Wednesday, January 14, 2009

phases of life
Current mood: contemplative

I woke up this morning my head dream free for once, leaving my train of thought unclouded. It was eight am and the shower was already running meaning that my oldest daughter was up, getting ready for school. She does that these days. all on her own no less. I rolled over, attempting to wake up my four year old daughter from her apparently dream filled sleep. She just hummed a muffled little"loveyoumommy" and rolled over. I cuddled her for a moment and then ripped her covers off and asked her what she wanted to wear today. she informed me that she wanted to be pretty today. Not surprising for a young girl like herself. any girl really, who doesn't want to be pretty? anyhow, I picked her out a black skirt pink shirt and brushed her hair up into pigtails urging her to brush her teeth and then made my way downstairs to wait for my oldest to be ready to go to school. few moments later, Lily(my oldest) made her own way down the stairs her face puffy and tired, her mood questionable, hair dripping wet down her back, an old grubby tye dye shirt with the names of all her friends written across the front and back. for pants, she had on some old grey ones that were getting a bit too tight and she had of course, failed to do up the zipper all the way. on her feet were old flip flops despite the cool weather this morning. I sighed, resigned to say nothing because it is her decision these days. She is ten years old and I let her make decisions concerning her appearance for the most part. This is part of the reason I am writing now.

we piled into the car, windows down partway, the cool air blowing over sleep warm skin. I tuned into NPR listening with one part of my brain while turning over the things I wanted to do today with the other part. Paint, pay bills, write, excersise...I looked into the rearview mirror, focusing in on Violet(my youngest) and saw that she had plugged Lilys earphones into her ears and was singing out loud, her face filled with emotion for the song she was hearing. Waiting for the light to turn, I then looked over at Lily watching her as she stared out the window, her eyes dreamy, her brow furrowed. I wondered what she was thinking and it was then that I thought of the thing I am trying to get at now:

My daughters are themselves just as I am myself and was myself when I was their age. The things that they do, the clothes that they choose to wear are their own decisions to make. Decisions that are made to bring them closer to be people that they will become. We are all constantly going through phases in our lives, phases that we must go through to find ourselves. to become comfortable in our own skins. I am no exception. when I sit, contemplating what I will do each day, what I will paint, what bills I will pay, what thoughts I will ponder, I am bringing myself closer to the person I will ultimately be in the end. the better painter, the more responsible woman, the healthier minded adult. when Violet tells me that she wants to be "pretty" she is excercising her choice to present herself to the world in the way that she sees fit. when Lily decides to go against her peers standards by not caring about her appearance, she is making a choice to be herself despite what others think. these are all just different phases in our lives and I find it interesting and anxiety inducing all at once. I worry for my children, what their decisions will bring them or not bring them. the people that they may become on their own and with my help.

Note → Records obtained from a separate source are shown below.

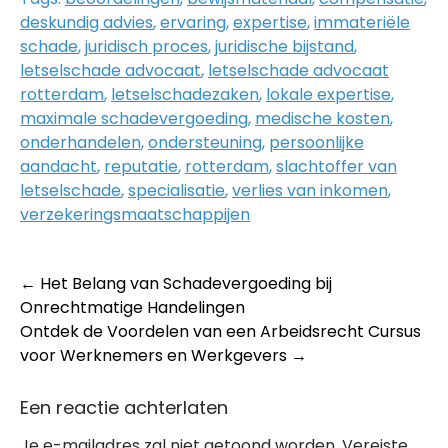
deskundig advies
,
ervaring
,
expertise
,
immateriële
schade
,
juridisch proces
,
juridische bijstand
,
letselschade advocaat
,
letselschade advocaat
rotterdam
,
letselschadezaken
,
lokale expertise
,
maximale schadevergoeding
,
medische kosten
,
onderhandelen
,
ondersteuning
,
persoonlijke
aandacht
,
reputatie
,
rotterdam
,
slachtoffer van
letselschade
,
specialisatie
,
verlies van inkomen
,
verzekeringsmaatschappijen
Post
←
Het Belang van Schadevergoeding bij
Onrechtmatige Handelingen
navigation
Ontdek de Voordelen van een Arbeidsrecht Cursus
voor Werknemers en Werkgevers
→
Een reactie achterlaten
Je e-mailadres zal niet getoond worden.
Vereiste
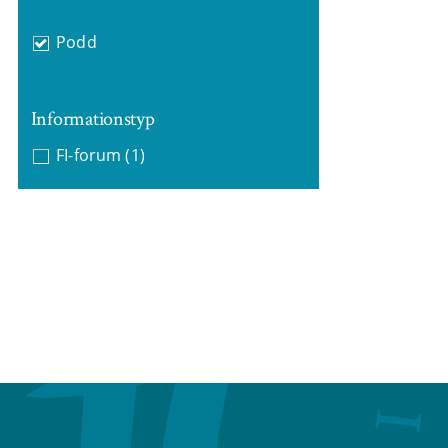
Podd
Informationstyp
FI-forum
(1)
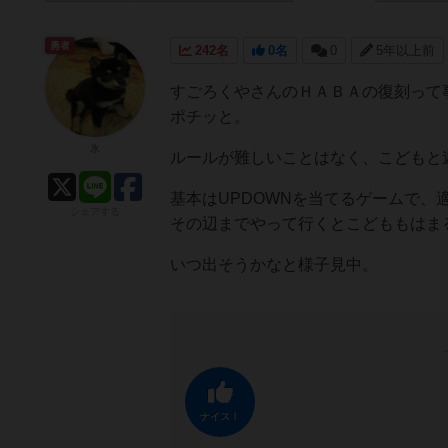
勇者
242名
0名
0
5年以上前
すごろくやさんのＨＡＢＡの復刻って
ポチッと。
氷
ルールが難しいことはなく、こどもと
基本はUPDOWNを当てるゲームで
シェアする
その辺までやって行くとこどももはま
いつ出そうかなと様子見中。
ナイス！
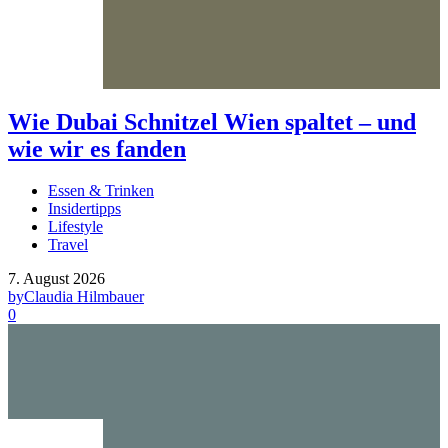
Wie Dubai Schnitzel Wien spaltet – und
wie wir es fanden
Essen & Trinken
Insidertipps
Lifestyle
Travel
7. August 2026
by
Claudia Hilmbauer
0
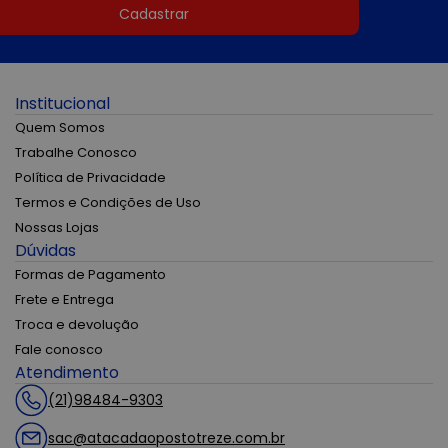
Cadastrar
Institucional
Quem Somos
Trabalhe Conosco
Política de Privacidade
Termos e Condições de Uso
Nossas Lojas
Dúvidas
Formas de Pagamento
Frete e Entrega
Troca e devolução
Fale conosco
Atendimento
(21)98484-9303
sac@atacadaopostotreze.com.br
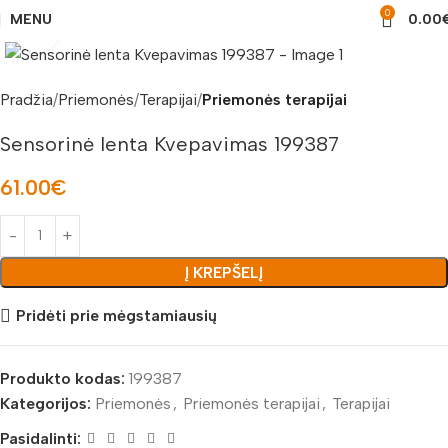
0
MENU
0.00
Padidinti nuotrauką
Pradžia
Priemonės
Terapijai
Priemonės terapijai
Sensorinė lenta Kvepavimas 199387
61.00
€
Į KREPŠELĮ
Pridėti prie mėgstamiausių
Produkto kodas:
199387
Kategorijos:
Priemonės
,
Priemonės terapijai
,
Terapijai
Pasidalinti:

These are the things going through my mind as I drop off my oldest daughter with a kiss and a wave, watching her as she plods toward the school entrance, head down face firmly set as she readies herself for this world that she inhabits everyday...without me. I then continue on, driving my youngest to her school. We get out and I hold my hand out to her to cross the parking lot. I lead her into her classroom and watch her as she shyly greets her classmates. She drops my hand, making her way toward the line at the sink to wash her hands, giggling a greeting to her friends. I have been dismissed. I sigh inwardly and turn toward the door...it is then that I see her classmate Ahmads mother. She has two girls in tow with her that I have never seen. They look to be about four and five and they both have face masks on. The kind of masks that cancer patients wear to keep away the germs only theirs are decorated with pictures of minnie mouse. Apparently these two children are her neices and I watch as they look on at the other children, eagerness and excitement all over their timid little faces. The other children eye the girls with curiosity wondering about their masks. I over hear the woman talking with violets teacher, telling her that the youngest of the two girls was born without an immune system. She was given a marrow transplant but they had yet to find out whether it had taken hold yet. Until then they are not allowed to attend school...either of them because of the germs they may come into contact with. My heart flips inside my chest as I think of the phases these two girls will go through. The sick one will obviously have a lot of emotions and obstacles that most people will never have to go through...especially at such a young age...fear,, hope, isolation. Her sister, the one who is NOT sick will have her own obstacles. she will no doubt have to deal with a huge responsiblity for one so young. She cannot attend school and be with her peers for fear of getting her sister sick. I am sure that the two sisters do not have many friends other than eachother. It is then that I think, with guilty relief that my daughters may never have to go through this sort of thing. they are lucky. the obstacles that they will go through will be no more, no less than any other. I find my anxiety flooding away at this thought.

sigh. life can be so interesting and yet so tragic and the lessons learned within all that are what make us who we are.